In the middle of that last conversation and meal Jesus shared with his disciples, he stopped to enter into a conversation with the Father. He did not preface the interruption with “everyone please bow your heads.” No dramatic pause for effect. He simply started praying to the Father as if the Father was a participant in the rest of the conversation, had been there all along. And, of course, He was. But the prayer Jesus prayed was not the overthrow of the Roman oppressors, nor was it for the disciples’ prosperity, or for methods to spread the message.

His prayer was pointed and focused: the unity of the disciples, both the ones present in the room, and the ones who would one day also believe because of the message carried by the ones in the room. He asked the Father, in the presence of the disciples:

My prayer is not for them alone. I pray also for those who will believe in me through their message, that all of them may be one, Father, just as you are in me and I am in you. May they also be in us so that the world may believe that you have sent me. I have given them the glory that you gave me, that they may be one as we are one—I in them and you in me—so that they may be brought to complete unity. Then the world will know that you sent me and have loved them even as you have loved me. (John 17:20-23)

This was the last major discourse with the disciples, and the last major prayer time between the Father and the Son to which they would be witnesses. Because, as we know, they slept through the next prayer time on the Mount of Olives. In this little passage, the disciples overheard Jesus talk to the Father about the who, what, how, and why of unity. We need to pay attention to the matters of unity because unity matters.

The Who

When Jesus talked to the Father about unity for the disciples, he was inclusive. He prayed beyond the eleven disciples present in the room (Judas had already left). It was a prayer for those who would believe in Jesus through the testimony and witness of the ones in the room. And any single one of us reading this as well as the billions who follow Jesus around the world, are part of the “those who will believe in me through their message.” Jesus’ prayer to the Father reached down through generations and across the globe. He prayed across time and space.

The What

Jesus interceded to the Father that all of them, all of us may be one: “Father, just as you are in me and I am in you.” He wanted more than all of us being in the same room, more than gathering around the worldwide campfire and singing the same song. He prayed for oneness.
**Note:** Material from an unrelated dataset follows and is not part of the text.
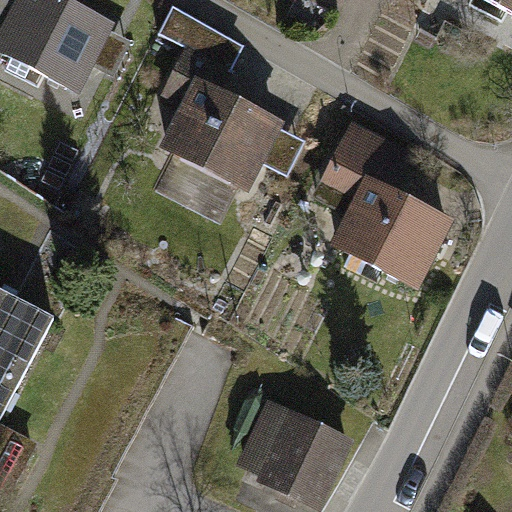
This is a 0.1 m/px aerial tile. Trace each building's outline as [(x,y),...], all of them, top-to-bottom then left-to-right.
[(58,0),(0,0),(0,60),(80,100),(114,33),(57,5),(58,0)] [(511,0),(497,0),(511,8),(511,0)] [(242,43),(169,7),(155,35),(184,49),(159,98),(181,108),(161,148),(241,188),(258,155),(285,168),(300,138),(277,127),(284,113),(222,83),(242,43)] [(411,152),(347,121),(313,190),(348,207),(332,241),(418,283),(452,212),(395,184),(411,152)] [(0,433),(55,323),(0,296),(0,433)] [(353,436),(265,396),(232,466),(320,507),(353,436)]
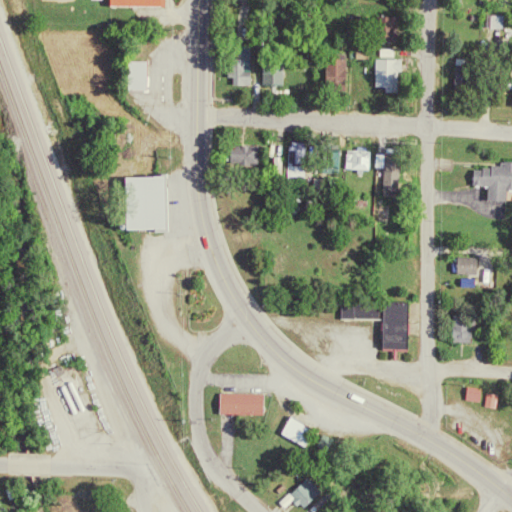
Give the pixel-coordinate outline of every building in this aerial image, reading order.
[(165,9),(165,0),(110,0),(110,8),(165,9)] [(374,13),(375,40),(395,39),(394,13),(374,13)] [(484,30),(502,30),(502,17),(484,17),(484,30)] [(452,56),(451,87),(468,87),(469,57),(452,56)] [(372,57),(373,85),(382,85),(382,90),(396,90),(395,57),(372,57)] [(124,58),(125,89),(144,89),(144,58),(124,58)] [(347,88),(346,62),(328,62),(328,88),(347,88)] [(250,87),(249,64),(228,65),(228,87),(250,87)] [(283,87),(282,65),(261,65),(261,88),(283,87)] [(289,181),(305,181),(305,145),(289,145),(289,181)] [(258,166),(258,147),(232,148),(233,167),(258,166)] [(375,156),(375,170),(383,171),(382,192),(403,193),(404,152),(386,152),(386,156),(375,156)] [(371,154),(347,153),(346,172),(370,172),(371,154)] [(471,168),(470,185),(485,185),(484,199),(504,200),(504,190),(511,190),(511,160),(498,160),(498,164),(489,164),(489,166),(479,166),(479,168),(471,168)] [(122,174),(123,226),(163,226),(163,173),(122,174)] [(455,255),(455,272),(473,272),(474,256),(455,255)] [(337,300),(337,319),(380,318),(380,347),(405,347),(405,299),(337,300)] [(450,314),(450,340),(471,341),(471,314),(450,314)] [(482,390),(466,388),(465,402),(481,404),(482,390)] [(217,390),(217,409),(261,409),(261,390),(217,390)] [(497,396),(487,394),(484,408),(495,410),(497,396)] [(288,412),(278,430),(303,444),(313,426),(288,412)] [(303,476),(288,492),(302,506),(317,490),(303,476)]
Oneness goes beyond togetherness, friendship, partnership, or collaboration.  Oneness carries with it the same meaning as used in marriage-that the two become one. Total intimacy of two still distinct individuals. As the Father and the Son and Spirit are one, Jesus asked God to make us, as Jesus followers, one, in the same way that the Father and the Son are one. The concept is already beyond our human comprehension, so he gave us an example of oneness and intimacy in relationship: just as you are in me and I am in you.
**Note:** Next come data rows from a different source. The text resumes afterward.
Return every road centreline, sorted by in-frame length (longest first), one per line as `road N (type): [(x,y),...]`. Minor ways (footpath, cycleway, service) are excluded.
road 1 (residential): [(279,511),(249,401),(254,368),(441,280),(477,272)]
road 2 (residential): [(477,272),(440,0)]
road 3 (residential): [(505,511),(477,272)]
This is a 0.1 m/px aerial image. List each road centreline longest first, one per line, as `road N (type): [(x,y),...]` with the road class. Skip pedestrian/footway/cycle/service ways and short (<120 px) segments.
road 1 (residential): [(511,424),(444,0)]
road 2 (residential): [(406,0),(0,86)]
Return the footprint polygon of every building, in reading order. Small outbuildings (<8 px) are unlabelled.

The Father and Son are so united that Jesus told Philip, “if you have seen me, you have seen the Father.” Jesus wanted for us the unity the Son and the Father enjoy. That seems like an impossibility. How can we, as flawed human beings, from different races, ethnicities, geopolitical borders, with individual interests, needs, levels of income and desires enter into that kind of oneness?

The How

How on earth could Jesus pray for the impossible? As he said in another time to the disciples, with men and women, in the flesh, this is impossible, but all things are possible with God (MT 19:26). We cannot strive for unity as the world strives for it. Our unity is in the Father, Son and Spirit. Jesus asked the Father, “may they also be in us.” Our unity as Christians, and by extension, as the pregnancy help movement, must be found in, and founded in, the way of Jesus.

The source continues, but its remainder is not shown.